Stored items from a collection:
☆ ☆ ☆ ☆

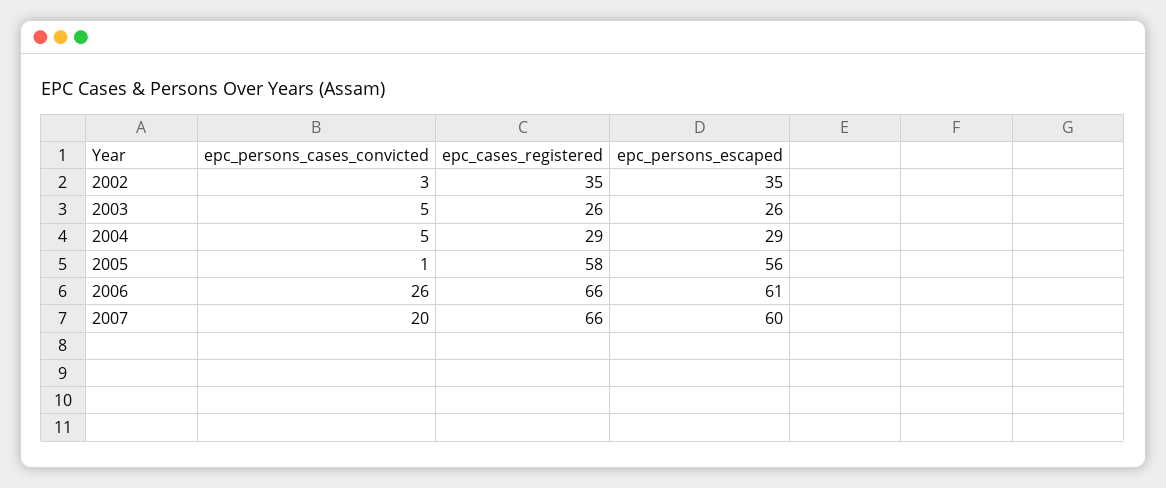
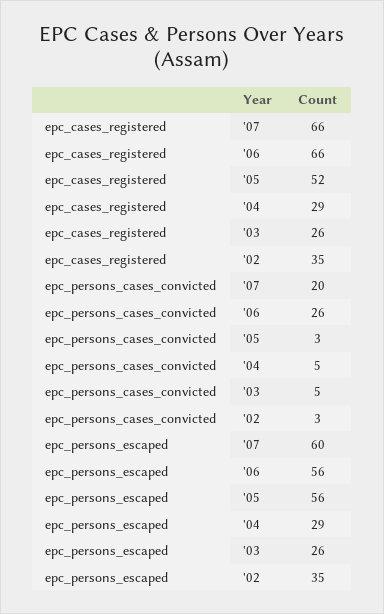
  {
    "epc_persons_cases_convicted": {
      "2002": 3,
      "2003": 5,
      "2004": 5,
-     "2005": 1,
+     "2005": 3,
      "2006": 26,
      "2007": 20
    },
    "epc_cases_registered": {
      "2002": 35,
      "2003": 26,
      "2004": 29,
-     "2005": 58,
+     "2005": 52,
      "2006": 66,
      "2007": 66
    },
    "epc_persons_escaped": {
      "2002": 35,
      "2003": 26,
      "2004": 29,
      "2005": 56,
-     "2006": 61,
+     "2006": 56,
      "2007": 60
    }
  }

☆ ☆ ☆ ☆

## Work instructions
Return each line above exactly; any pictures are to be skipped.

## Output below
  {
    "epc_persons_cases_convicted": {
      "2002": 3,
      "2003": 5,
      "2004": 5,
-     "2005": 1,
+     "2005": 3,
      "2006": 26,
      "2007": 20
    },
    "epc_cases_registered": {
      "2002": 35,
      "2003": 26,
      "2004": 29,
-     "2005": 58,
+     "2005": 52,
      "2006": 66,
      "2007": 66
    },
    "epc_persons_escaped": {
      "2002": 35,
      "2003": 26,
      "2004": 29,
      "2005": 56,
-     "2006": 61,
+     "2006": 56,
      "2007": 60
    }
  }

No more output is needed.